Given entries Block Start

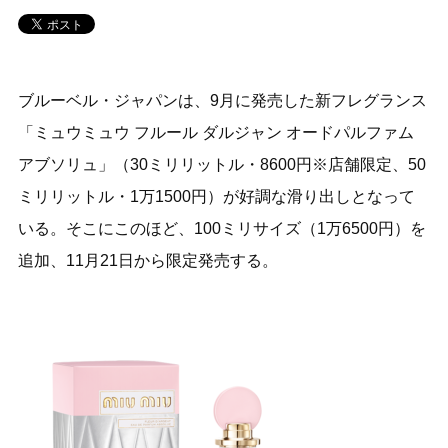
ブルーベル・ジャパンは、9月に発売した新フレグランス
「ミュウミュウ フルール ダルジャン オードパルファム
アブソリュ」（30ミリリットル・8600円※店舗限定、50
ミリリットル・1万1500円）が好調な滑り出しとなって
いる。そこにこのほど、100ミリサイズ（1万6500円）を
追加、11月21日から限定発売する。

Given entries Block End

**Instructions to follow**
Write out the text from the items again, replacing every "ミリリットル" with "mL" and changing nothing else. Leave the pictures out.

**Your solution**
ブルーベル・ジャパンは、9月に発売した新フレグランス
「ミュウミュウ フルール ダルジャン オードパルファム
アブソリュ」（30mL・8600円※店舗限定、50
mL・1万1500円）が好調な滑り出しとなって
いる。そこにこのほど、100ミリサイズ（1万6500円）を
追加、11月21日から限定発売する。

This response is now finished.